▶ [Trecho para leitura]:
....

A luz das 16:30

Quando, aos meus seis anos de idade, uma professora pediu à nossa turma para desenhar o que mais gostávamos de fazer, não pensei duas vezes: desenhei o corredor do meu prédio onde brincava com meus amigos. Na hora não soube dizer por que. Não era pelo lazer, pela brincadeira em si, pela distração ou por acaso, mas me lembro de justificar dizendo que o Sol entrava pela janela e coloria o corredor. Eu falava com a professora: “sabe, quando o sol entra e você fica no cantinho, brincando?”.

Um momento que me confortava. Não existia desenho ou palavras que traduzissem aquele sentimento. O lápis de cera laranja não era suficiente. E ainda não foi!

Vinícius Steinbach

sexta-feira, 31 de dezembro de 2010

Uma história de Vicente - 7

19:55, 31 de dezembro de 2010. Terminou de fechar a bolsa. Tomou o último gole do suco que já estava quente. Levantou da mesa. Deu um tchau para a moça da faxina da redação e desejou um bom 2011. No elevador ouviu tocar “Mucuripe” cantada pelo Fagner. Gostou.

Lá em baixo parou para o último café. Sentou e pediu um carioca (expresso com mais água). Lendo o caderno dois do próprio jornal, tentou lembrar-se dos réveillons passados. Réveillons ou reveions? Não importava. O melhor deles foi o que passou com a irmã naquele posto de gasolina na entrada de São Thiago, em Minas Gerais. O ônibus que os levaria de Divinópolis para Juiz de Fora quebrou bem ali. Não viram fogos, só clarões. Não fizeram a contagem regressiva, mas regressaram, depois, felizes... Saudades da irmã.

Quando deu o primeiro gole sentiu que a xícara estava muito quente. Pra que eles deixam a xícara na água fervendo? Já vira algumas pessoas reclamando disso e pedindo uma fria. Não queria problema agora... Agora, era tarde demais pra 2010.

....

▶ [Objetivo]:
Reproduza fielmente o trecho acima, começando em "Lá em baixo" e seguindo até "Saudades da irmã.".

▶ [Material fornecido]:
....

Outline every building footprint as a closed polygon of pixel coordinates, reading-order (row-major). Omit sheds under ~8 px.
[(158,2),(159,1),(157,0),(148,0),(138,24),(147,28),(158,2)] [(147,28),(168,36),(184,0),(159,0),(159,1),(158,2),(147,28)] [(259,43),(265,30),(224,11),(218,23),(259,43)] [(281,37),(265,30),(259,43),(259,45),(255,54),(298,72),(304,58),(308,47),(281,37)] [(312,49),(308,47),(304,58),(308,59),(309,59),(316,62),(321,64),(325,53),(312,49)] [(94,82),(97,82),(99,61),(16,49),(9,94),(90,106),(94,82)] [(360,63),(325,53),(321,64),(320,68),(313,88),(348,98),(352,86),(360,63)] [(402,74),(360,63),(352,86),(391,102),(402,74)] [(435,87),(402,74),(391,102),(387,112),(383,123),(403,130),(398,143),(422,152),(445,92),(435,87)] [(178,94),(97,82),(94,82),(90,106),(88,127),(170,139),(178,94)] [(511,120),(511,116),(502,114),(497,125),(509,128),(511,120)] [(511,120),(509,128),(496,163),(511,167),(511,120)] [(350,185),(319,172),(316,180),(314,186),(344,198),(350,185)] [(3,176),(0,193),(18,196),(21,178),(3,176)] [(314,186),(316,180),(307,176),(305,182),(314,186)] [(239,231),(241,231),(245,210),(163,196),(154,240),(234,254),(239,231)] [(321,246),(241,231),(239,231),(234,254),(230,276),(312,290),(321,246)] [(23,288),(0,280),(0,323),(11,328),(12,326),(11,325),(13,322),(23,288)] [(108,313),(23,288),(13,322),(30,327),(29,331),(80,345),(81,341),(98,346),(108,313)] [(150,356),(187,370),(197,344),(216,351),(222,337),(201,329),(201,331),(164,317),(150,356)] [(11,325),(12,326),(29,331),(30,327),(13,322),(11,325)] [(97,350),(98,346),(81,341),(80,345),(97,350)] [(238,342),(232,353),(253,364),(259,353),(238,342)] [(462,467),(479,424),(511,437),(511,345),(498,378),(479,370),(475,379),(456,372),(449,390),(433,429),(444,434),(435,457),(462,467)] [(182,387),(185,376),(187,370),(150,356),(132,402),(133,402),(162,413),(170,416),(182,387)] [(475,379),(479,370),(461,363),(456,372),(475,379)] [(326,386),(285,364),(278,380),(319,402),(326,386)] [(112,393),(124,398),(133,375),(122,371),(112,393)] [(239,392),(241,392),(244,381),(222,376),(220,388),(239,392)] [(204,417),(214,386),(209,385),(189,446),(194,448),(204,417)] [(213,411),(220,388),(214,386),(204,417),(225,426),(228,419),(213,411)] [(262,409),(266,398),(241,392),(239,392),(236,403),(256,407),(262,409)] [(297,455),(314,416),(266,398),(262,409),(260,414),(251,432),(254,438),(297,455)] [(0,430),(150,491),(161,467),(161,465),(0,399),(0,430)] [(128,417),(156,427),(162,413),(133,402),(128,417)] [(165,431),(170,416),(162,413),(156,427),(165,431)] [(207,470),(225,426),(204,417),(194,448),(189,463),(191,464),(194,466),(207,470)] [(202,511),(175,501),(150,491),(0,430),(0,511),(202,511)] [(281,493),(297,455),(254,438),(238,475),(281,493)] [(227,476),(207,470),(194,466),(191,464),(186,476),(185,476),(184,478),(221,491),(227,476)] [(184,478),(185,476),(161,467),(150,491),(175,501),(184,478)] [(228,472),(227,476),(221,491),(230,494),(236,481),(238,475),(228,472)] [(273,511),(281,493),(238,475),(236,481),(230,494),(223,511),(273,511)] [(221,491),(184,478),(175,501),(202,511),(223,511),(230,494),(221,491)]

....

▶ [Resultado do exercício]:
Lá em baixo parou para o último café. Sentou e pediu um carioca (expresso com mais água). Lendo o caderno dois do próprio jornal, tentou lembrar-se dos réveillons passados. Réveillons ou reveions? Não importava. O melhor deles foi o que passou com a irmã naquele posto de gasolina na entrada de São Thiago, em Minas Gerais. O ônibus que os levaria de Divinópolis para Juiz de Fora quebrou bem ali. Não viram fogos, só clarões. Não fizeram a contagem regressiva, mas regressaram, depois, felizes... Saudades da irmã.